>> start

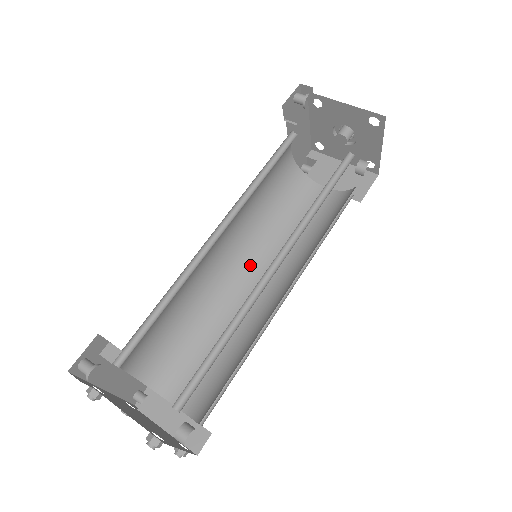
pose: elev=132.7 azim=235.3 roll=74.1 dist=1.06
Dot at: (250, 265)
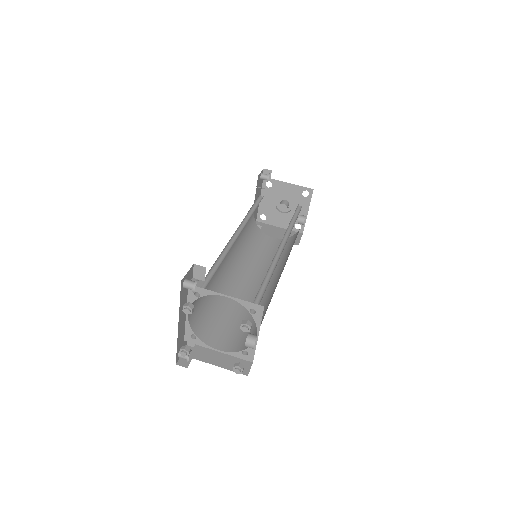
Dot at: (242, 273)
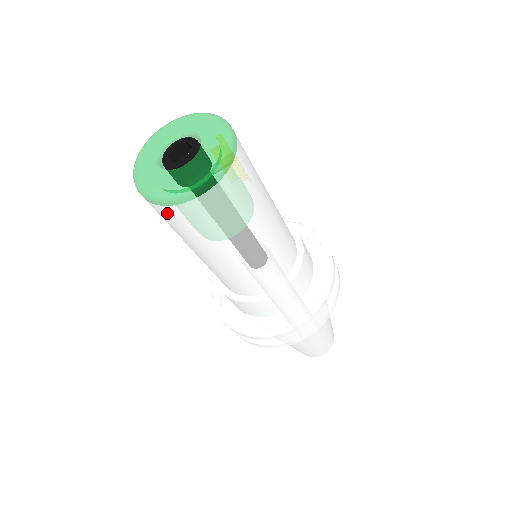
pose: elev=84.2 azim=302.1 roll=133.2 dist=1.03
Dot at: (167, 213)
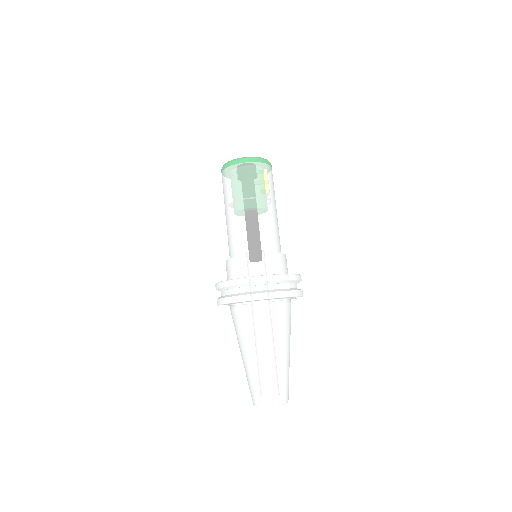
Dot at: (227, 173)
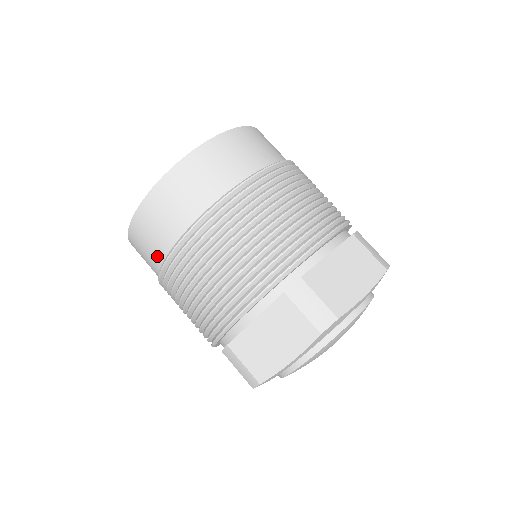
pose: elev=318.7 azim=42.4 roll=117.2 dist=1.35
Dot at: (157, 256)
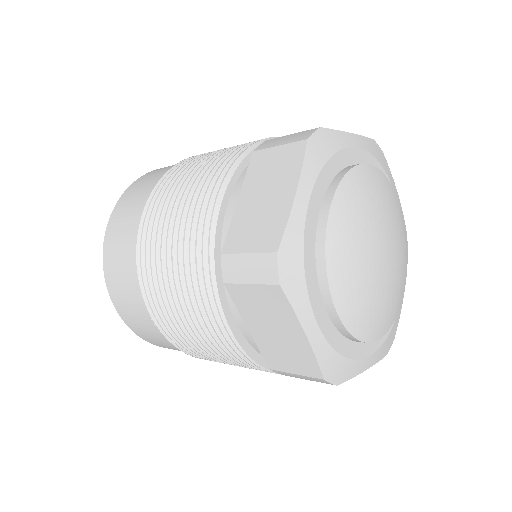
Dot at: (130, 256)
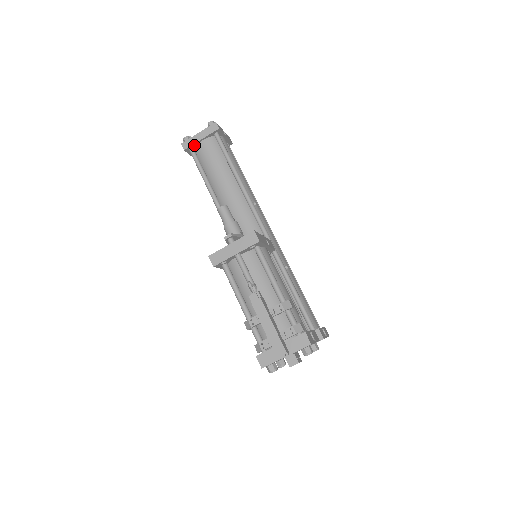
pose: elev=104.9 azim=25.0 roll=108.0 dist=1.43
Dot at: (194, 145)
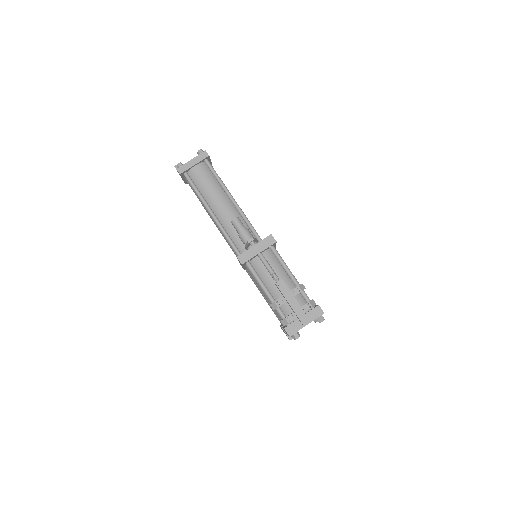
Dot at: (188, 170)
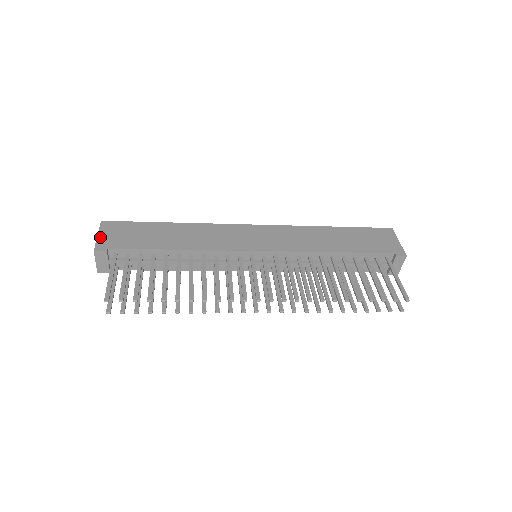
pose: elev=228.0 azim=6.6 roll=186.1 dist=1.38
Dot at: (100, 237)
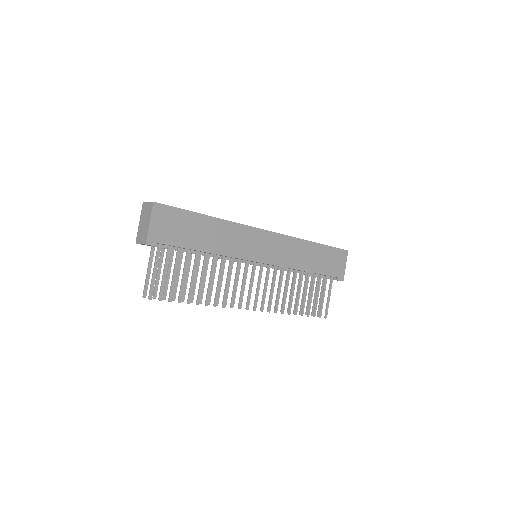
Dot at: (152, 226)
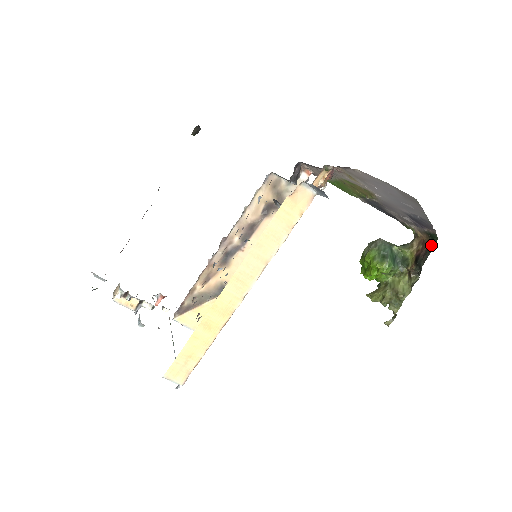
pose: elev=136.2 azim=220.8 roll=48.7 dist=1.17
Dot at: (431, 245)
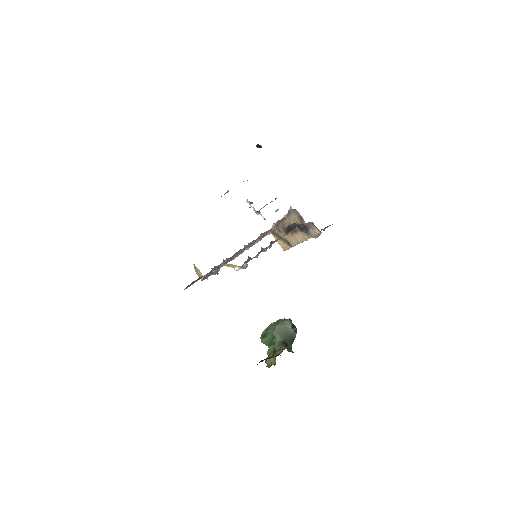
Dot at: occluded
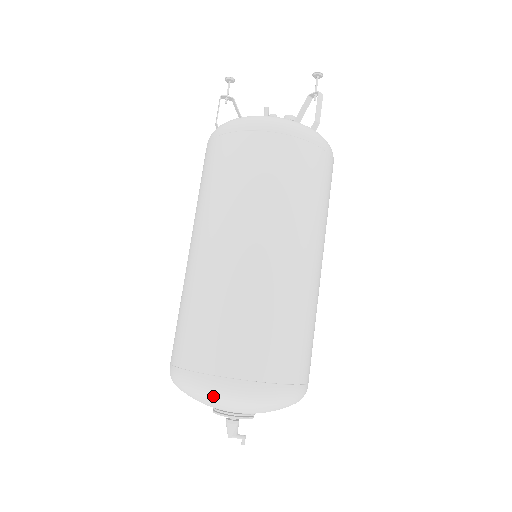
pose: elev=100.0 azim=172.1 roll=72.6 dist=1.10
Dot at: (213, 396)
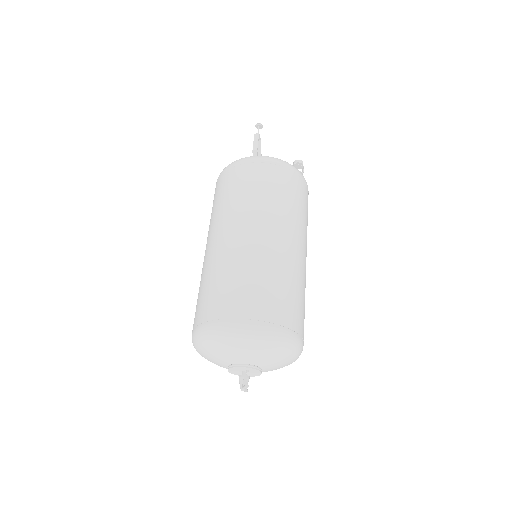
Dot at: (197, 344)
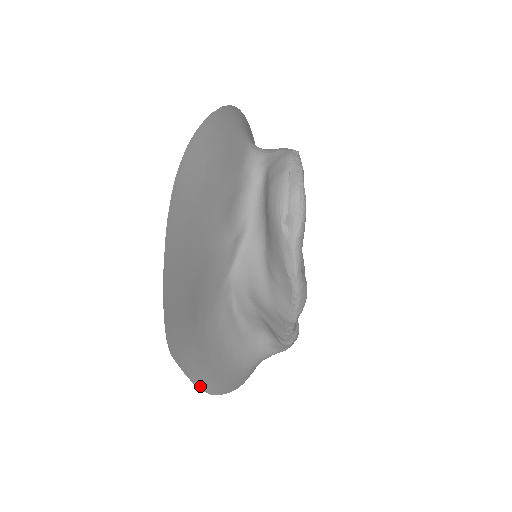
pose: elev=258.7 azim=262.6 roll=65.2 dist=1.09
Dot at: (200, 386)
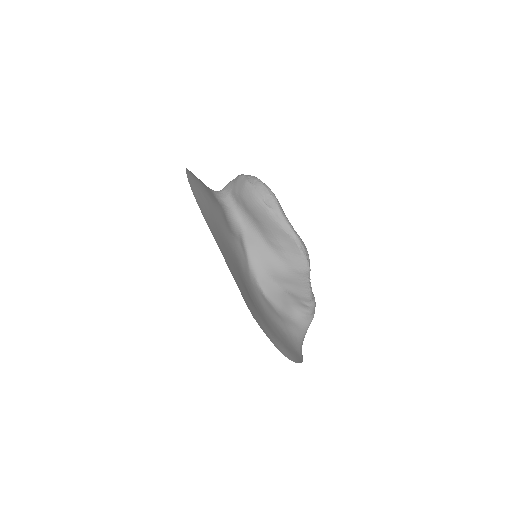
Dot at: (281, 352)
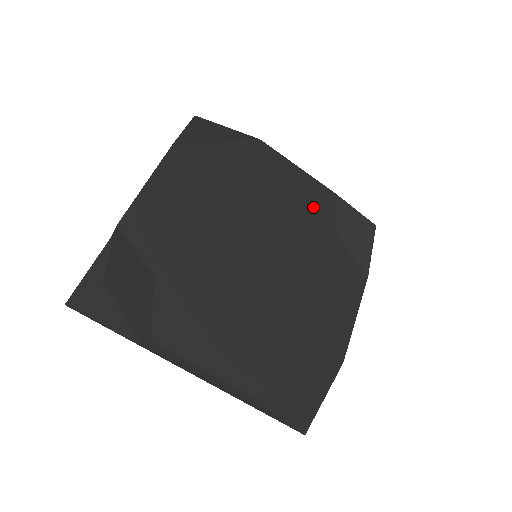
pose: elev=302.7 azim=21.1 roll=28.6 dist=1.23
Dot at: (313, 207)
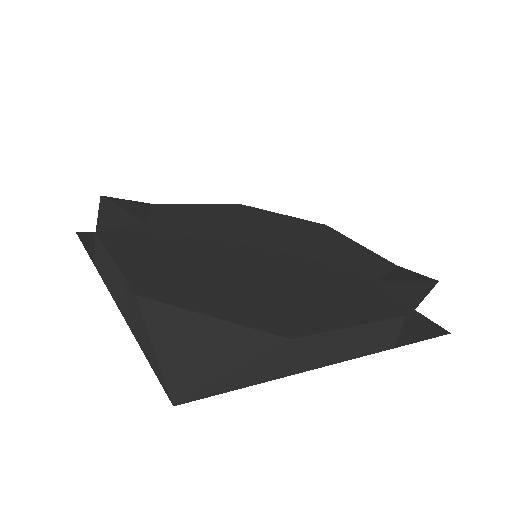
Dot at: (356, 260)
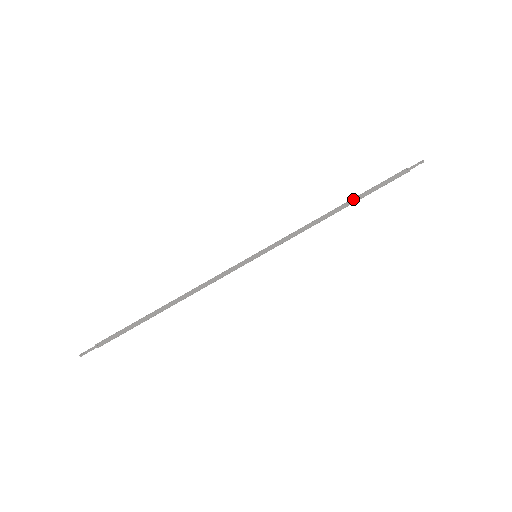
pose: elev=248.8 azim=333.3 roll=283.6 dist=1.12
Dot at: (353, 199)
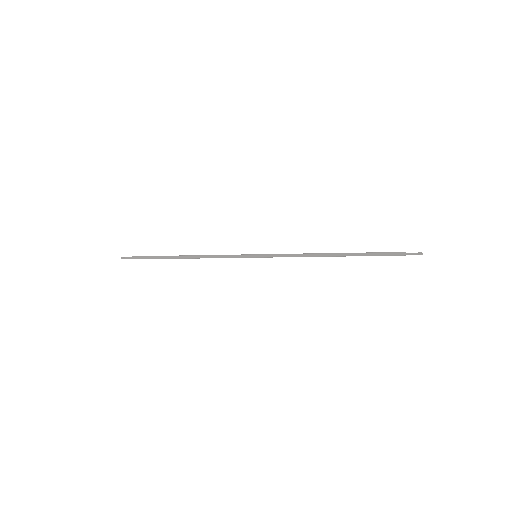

>> end

Rewrite the lines above as a numbered list, skipping blank lines and leaving out the pictures.

1. pose: elev=132.7 azim=235.3 roll=74.1 dist=1.06
2. Dot at: (250, 265)
3. Dot at: (242, 273)
4. pose: elev=84.2 azim=302.1 roll=133.2 dist=1.03
5. Dot at: (167, 213)
6. Dot at: (227, 173)
7. pose: elev=318.7 azim=42.4 roll=117.2 dist=1.35
8. Dot at: (157, 256)
9. Dot at: (130, 256)
10. pose: elev=104.9 azim=25.0 roll=108.0 dist=1.43
11. Dot at: (194, 145)
12. Dot at: (188, 170)
13. pose: elev=228.0 azim=6.6 roll=186.1 dist=1.38
14. Dot at: (100, 237)
15. Dot at: (152, 226)
16. pose: elev=136.2 azim=220.8 roll=48.7 dist=1.17
17. Dot at: (431, 245)
18. Dot at: occluded
19. pose: elev=100.0 azim=172.1 roll=72.6 dist=1.10
20. Dot at: (213, 396)
21. Dot at: (197, 344)
22. pose: elev=258.7 azim=262.6 roll=65.2 dist=1.09
23. Dot at: (200, 386)
24. Dot at: (281, 352)
25. pose: elev=302.7 azim=21.1 roll=28.6 dist=1.23
26. Dot at: (313, 207)
27. Dot at: (356, 260)
28. pose: elev=248.8 azim=333.3 roll=283.6 dist=1.12
29. Dot at: (353, 199)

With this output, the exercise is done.